* Material for this task
┄┄┄┄┄┄┄┄┄┄┄┄┄┄┄┄┄┄┄┄

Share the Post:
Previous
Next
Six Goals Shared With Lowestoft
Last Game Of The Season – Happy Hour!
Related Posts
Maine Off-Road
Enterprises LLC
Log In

┄┄┄┄┄┄┄┄┄┄┄┄┄┄┄┄┄┄┄┄

* Task requirements
Copy every line of the records above word for word, in the same order.

* Your response
Share the Post:
Previous
Next
Six Goals Shared With Lowestoft
Last Game Of The Season – Happy Hour!
Related Posts
Maine Off-Road
Enterprises LLC
Log In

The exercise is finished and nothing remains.